══ Textausschnitt ══

Siehe, Tochter, diese Offenbarung hat Dir Dein
Schutzheiliger, der heilige Erich, verdient; denn es
wird die Zeit kommen, wo die Bosheit dieses Landes
erkalten und der Eifer der Seelen in vieler Herzen sich
erheben wird."
Christus sagt
der Braut, wie diese Welt einem Schiffe ähnlich ist, das
drei Teile hat; nämlich das Vorderteil, die Mitte und
das Hinterteil. Also ist diese Welt in drei Zeitaltern
beschlossen, und am Ende des dritten Alters, in welchem
wir uns jetzt befinden, wird von einem verfluchten Weibe
und einem verfluchten Manne jener entsetzliche
Antichrist geboren werden.

═══
══ Vorliegende Angaben ══

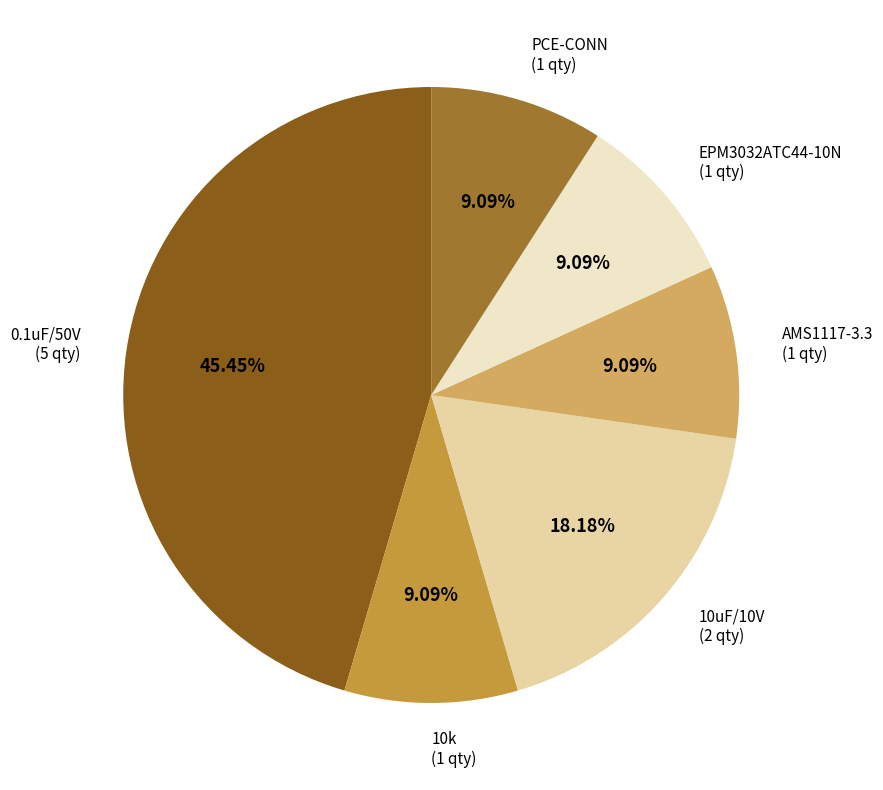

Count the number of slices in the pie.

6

═══
══ Vorliegende Angaben ══

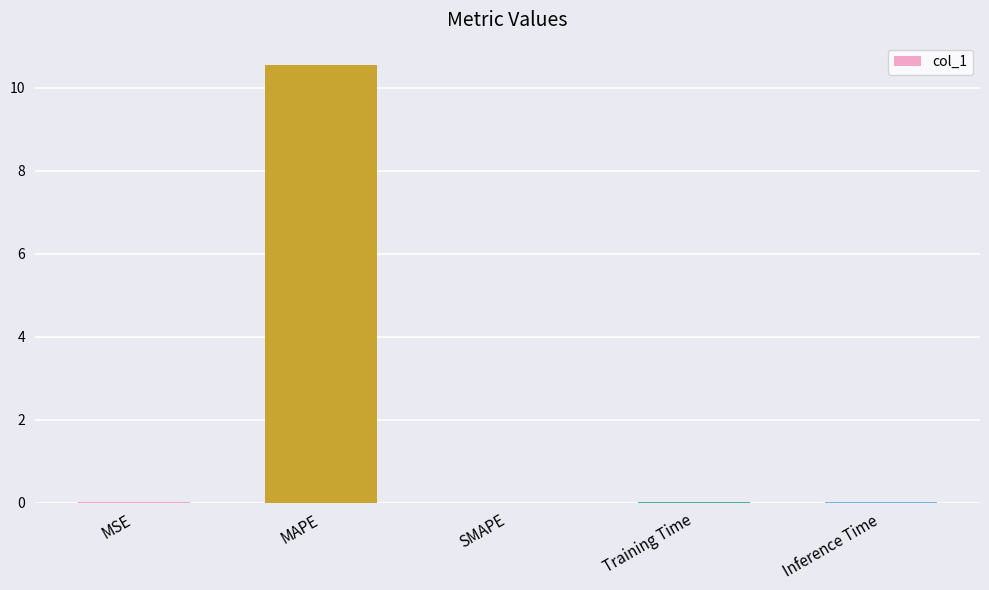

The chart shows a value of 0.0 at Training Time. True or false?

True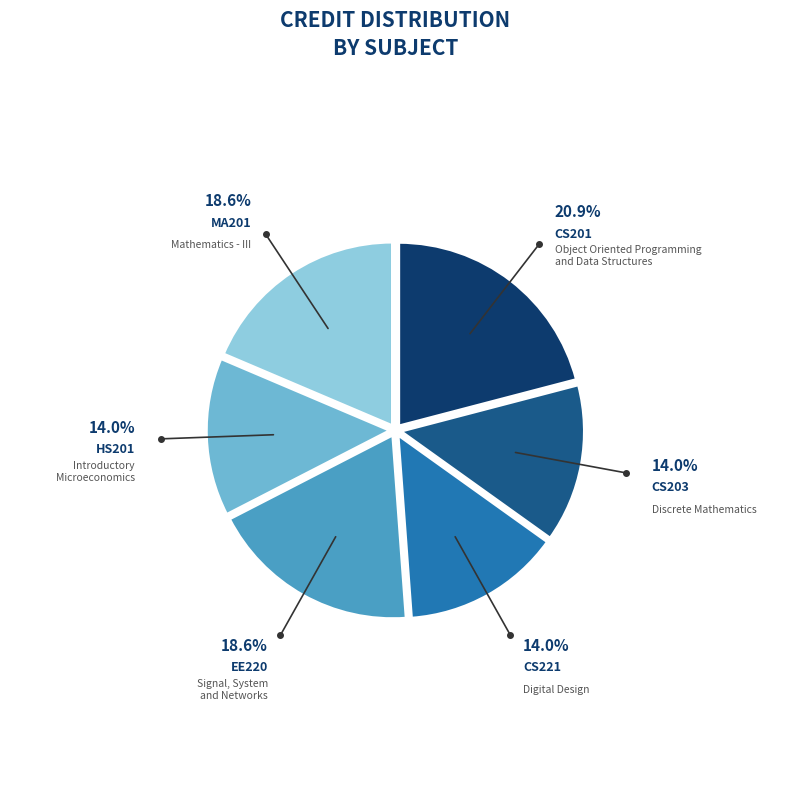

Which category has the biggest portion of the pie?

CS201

═══
══ Vorliegende Angaben ══

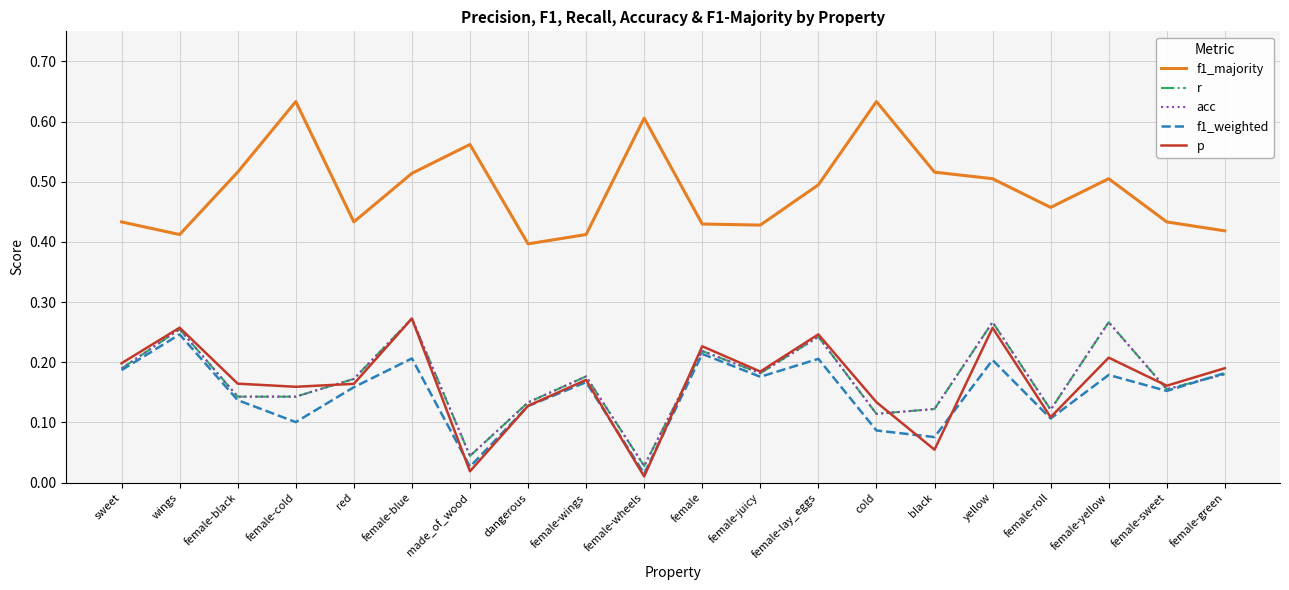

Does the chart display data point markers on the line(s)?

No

═══

Arbeitsauftrag 1:
Nennen Sie alle Teile des Schiffes, mit dem die Welt im Textausschnitt verglichen wird.
Arbeitsauftrag 2:
Zitieren Sie aus dem Textausschnitt die Stelle, die bei den Worten „Siehe, Tochter, diese“ beginnt und nach den Worten „Antichrist geboren werden.“ endet.

Antwort 1:
Vorderteil, Mitte, Hinterteil

Antwort 2:
Siehe, Tochter, diese Offenbarung hat Dir Dein
Schutzheiliger, der heilige Erich, verdient; denn es
wird die Zeit kommen, wo die Bosheit dieses Landes
erkalten und der Eifer der Seelen in vieler Herzen sich
erheben wird."
Christus sagt
der Braut, wie diese Welt einem Schiffe ähnlich ist, das
drei Teile hat; nämlich das Vorderteil, die Mitte und
das Hinterteil. Also ist diese Welt in drei Zeitaltern
beschlossen, und am Ende des dritten Alters, in welchem
wir uns jetzt befinden, wird von einem verfluchten Weibe
und einem verfluchten Manne jener entsetzliche
Antichrist geboren werden.